You should NOT disable strict
or remove ONLY_FULL_GROUP_BY
. The problem is that your query is ambiguous. That may not make a difference to your output, or it could cause huge problems. It's better for you to be sure.
A great explanation can be read on Percona (summed up below).
Problem
Consider the following situation:
+----+--------------------+---------+---------------------+
| id | page_url | user_id | ts |
+----+--------------------+---------+---------------------+
| 1 | /index.html | 1 | 2019-04-17 12:21:32 |
| 2 | /index.html | 2 | 2019-04-17 12:21:35 |
| 3 | /news.php | 1 | 2019-04-17 12:22:11 |
| 4 | /store_offers.php | 3 | 2019-04-17 12:22:41 |
| 5 | /store_offers.html | 2 | 2019-04-17 12:23:04 |
| 6 | /faq.html | 1 | 2019-04-17 12:23:22 |
| 7 | /index.html | 3 | 2019-04-17 12:32:25 |
| 8 | /news.php | 2 | 2019-04-17 12:32:38 |
+----+--------------------+---------+---------------------+
Now we want to issue a query to calculate the most visited pages. This is probably what you're used to writing:
SELECT page_url, user_id, COUNT(*) AS visits
FROM web_log
GROUP BY page_url
ORDER BY COUNT(*) DESC;
But look at the results:
+-------------------+---------+--------+
| page_url | user_id | visits |
+-------------------+---------+--------+
| /index.html | 1 | 3 |
| /news.php | 1 | 2 |
| /store_offers.php | 3 | 2 |
| /faq.html | 1 | 1 |
+-------------------+---------+--------+
The query works, but it’s not really correct. It is easily understandable that page_url
is the column of the grouping function, the value we are most interested in and we want to be unique for counting. Also, the visits
column is good, as it’s the counter. But what about user_id
? What does this column represent?
We grouped on the page_url
so the value returned for user_id
is just one of the values in the group. In fact, it was not only user to visit the index.html, as users 2 and 3 visited the page. So what should we make of that value? Is it the first visitor? Is it the last one?
We don’t know the right answer! The user_id
column’s value is a random item of the group!
Solution
You need to consider if you need the values not used in the groupBy()
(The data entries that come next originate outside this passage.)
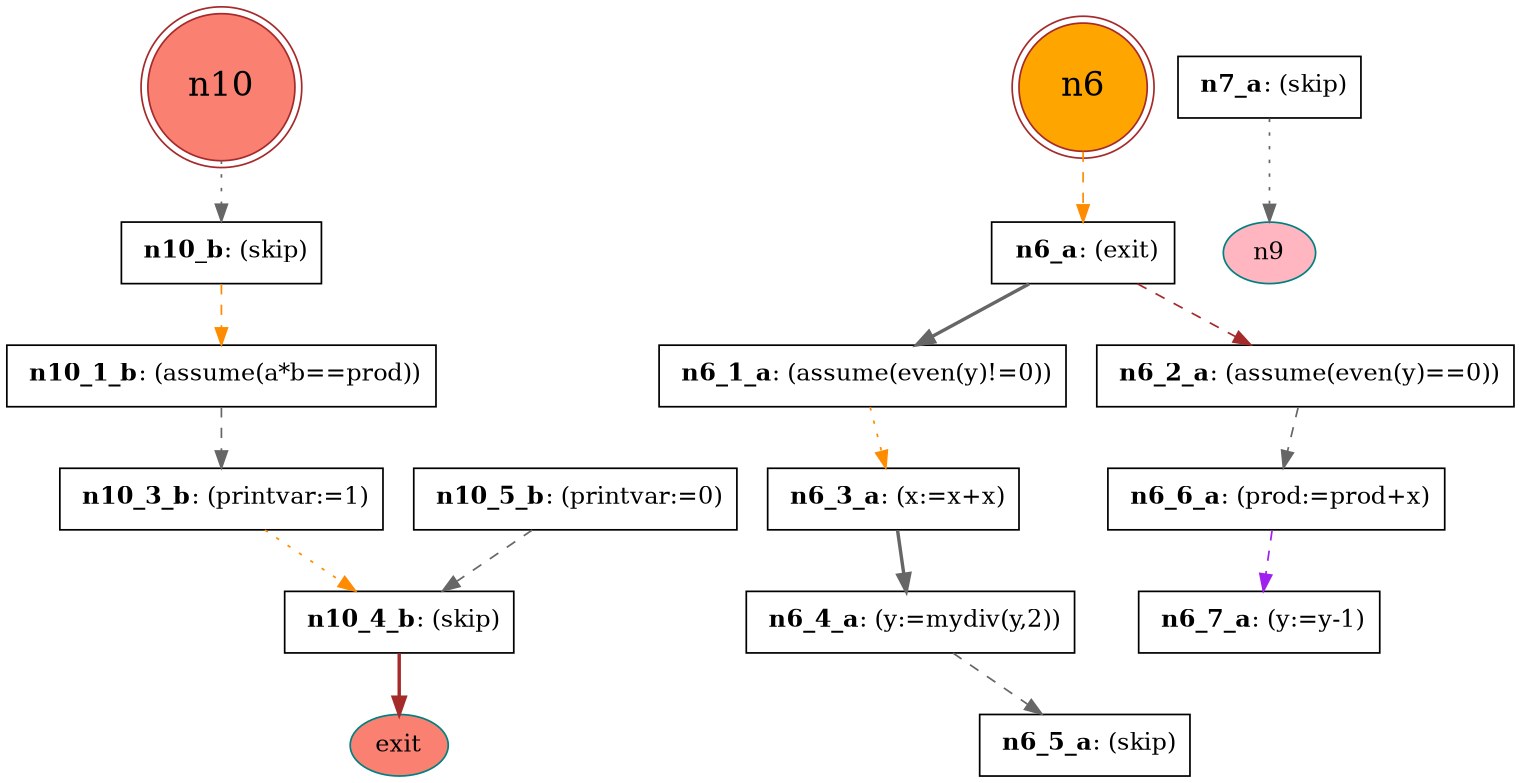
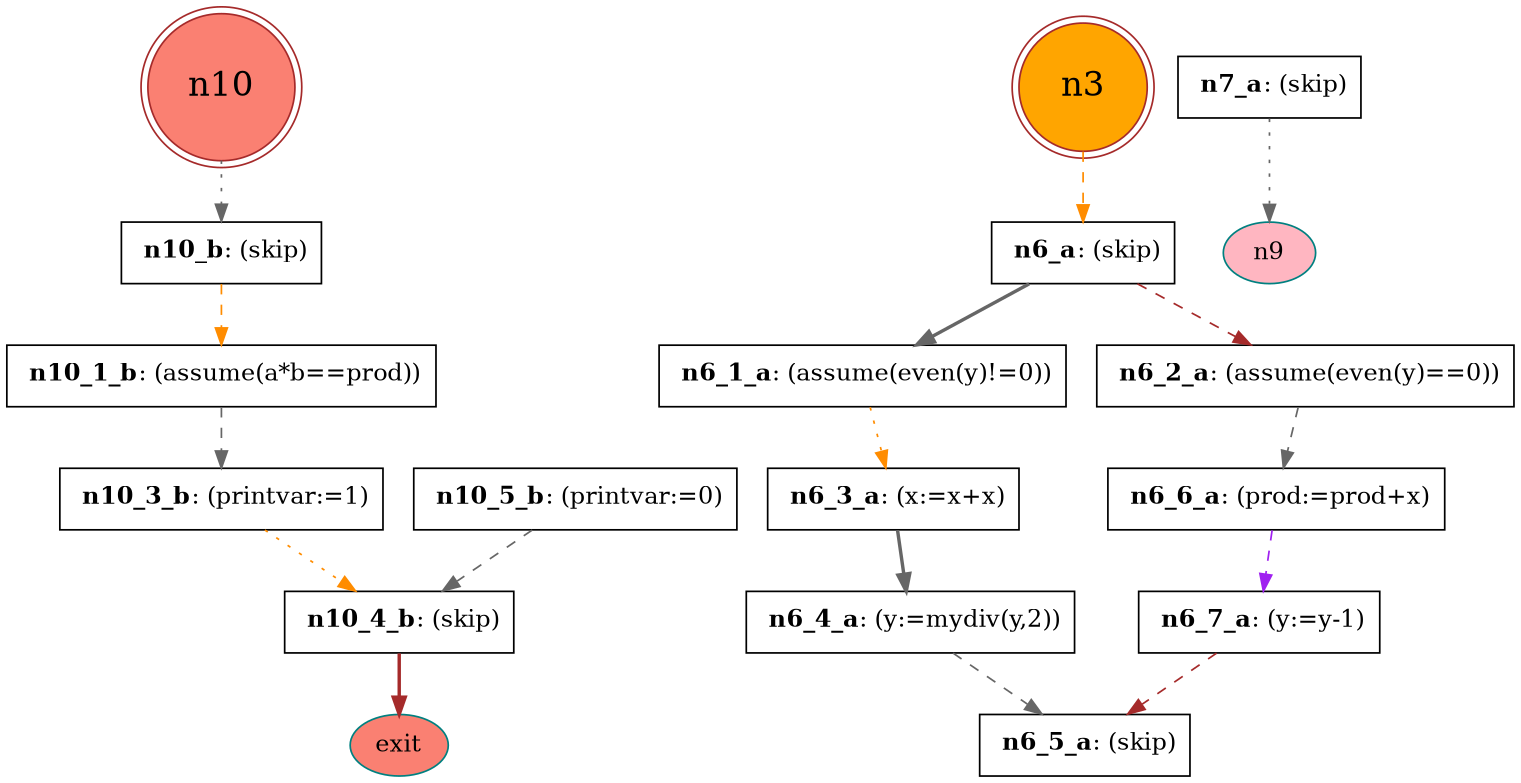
  digraph {
    node [shape=box]
    edge [color=gray40 style=dashed]
    n10 [color=brown fillcolor=salmon fontsize=20 shape=doublecircle style=filled]
    n10_b [label=< <B>n10_b</B>: (skip)>]
    n10_1_b [label=< <B>n10_1_b</B>: (assume(a*b==prod))>]
    n10_3_b [label=< <B>n10_3_b</B>: (printvar:=1)>]
    n10_4_b [label=< <B>n10_4_b</B>: (skip)>]
    exit [color=teal fillcolor=salmon style=filled shape=""]
    n10_5_b [label=< <B>n10_5_b</B>: (printvar:=0)>]
-   n6 [color=brown fillcolor=orange fontsize=20 shape=doublecircle style=filled]
-   n6_a [label=< <B>n6_a</B>: (exit)>]
+   n6 [color=brown fillcolor=orange fontsize=20 shape=doublecircle style=filled label=n3]
+   n6_a [label=< <B>n6_a</B>: (skip)>]
    n6_1_a [label=< <B>n6_1_a</B>: (assume(even(y)!=0))>]
    n6_2_a [label=< <B>n6_2_a</B>: (assume(even(y)==0))>]
    n6_3_a [label=< <B>n6_3_a</B>: (x:=x+x)>]
    n6_6_a [label=< <B>n6_6_a</B>: (prod:=prod+x)>]
    n6_4_a [label=< <B>n6_4_a</B>: (y:=mydiv(y,2))>]
    n6_5_a [label=< <B>n6_5_a</B>: (skip)>]
    n6_7_a [label=< <B>n6_7_a</B>: (y:=y-1)>]
    n7_a [label=< <B>n7_a</B>: (skip)>]
    n9 [color=teal fillcolor=lightpink style=filled shape=""]
    n10 -> n10_b [style=dotted]
    n10_b -> n10_1_b [color=darkorange]
    n10_1_b -> n10_3_b
    n10_3_b -> n10_4_b [color=darkorange style=dotted]
    n10_4_b -> exit [color=brown style=bold]
    n10_5_b -> n10_4_b
    n6 -> n6_a [color=darkorange]
    n6_a -> n6_1_a [style=bold]
    n6_a -> n6_2_a [color=brown]
    n6_1_a -> n6_3_a [color=darkorange style=dotted]
    n6_2_a -> n6_6_a
    n6_3_a -> n6_4_a [style=bold]
    n6_6_a -> n6_7_a [color=purple]
    n6_4_a -> n6_5_a
+   n6_7_a -> n6_5_a [color=brown]
    n7_a -> n9 [style=dotted]
  }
. If not, then just use a select()
to explicitly name the column you need.
If you do need that column not used in the groupBy()
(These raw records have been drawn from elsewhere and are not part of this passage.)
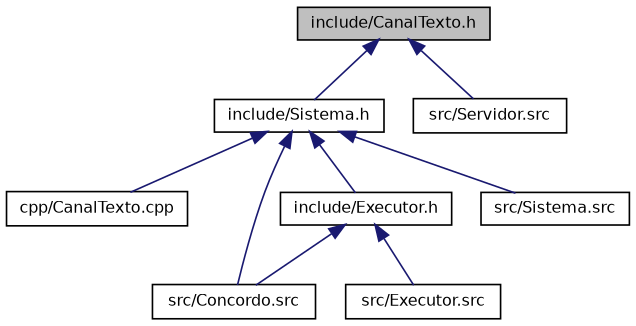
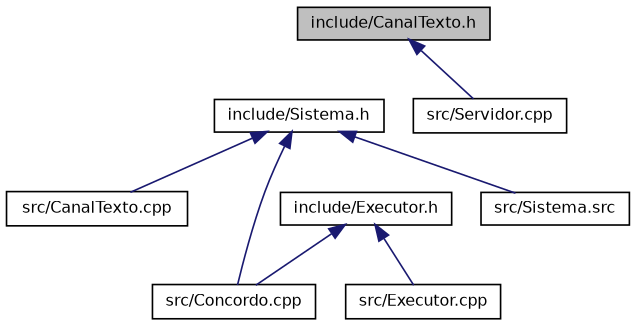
  digraph {
    node [color=black fillcolor=white fontname=Helvetica fontsize=10 shape=record style=filled]
    edge [color=midnightblue dir=back fontname=Helvetica fontsize=10 labelfontname=Helvetica labelfontsize=10 style=solid]
    n1 [fillcolor=grey75 fontcolor=black height=0.2 label="include/CanalTexto.h" width=0.4]
    n2 [height=0.2 label="include/Sistema.h" width=0.4]
-   n3 [height=0.2 label="src/Servidor.src" width=0.4]
-   n4 [height=0.2 label="cpp/CanalTexto.cpp" width=0.4]
+   n3 [height=0.2 label="src/Servidor.cpp" width=0.4]
+   n4 [height=0.2 label="src/CanalTexto.cpp" width=0.4]
    n5 [height=0.2 label="include/Executor.h" width=0.4]
-   n6 [height=0.2 label="src/Concordo.src" width=0.4]
+   n6 [height=0.2 label="src/Concordo.cpp" width=0.4]
    n7 [height=0.2 label="src/Sistema.src" width=0.4]
-   n8 [height=0.2 label="src/Executor.src" width=0.4]
-   n1 -> n2
+   n8 [height=0.2 label="src/Executor.cpp" width=0.4]
    n1 -> n3
    n2 -> n4
-   n2 -> n5
    n2 -> n6
    n2 -> n7
    n5 -> n6
    n5 -> n8
  }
, use an aggregate function (like ANY_VALUE()
or GROUP_CONCAT()
or MAX()
) as part of a Laravel selectRaw
query. Then you can be sure that your query is giving you what you expect.
So in the above example, you could do:
SELECT page_url, ANY_VALUE(user_id), COUNT(*) AS visits
FROM web_log
GROUP BY page_url
ORDER BY COUNT(*) DESC;
Or in Laravel:
WebLog::selectRaw('page_url', 'ANY_VALUE(user_id)', 'COUNT(*) AS visits')
->groupBy('page_url')
->orderBy('visits')
->get();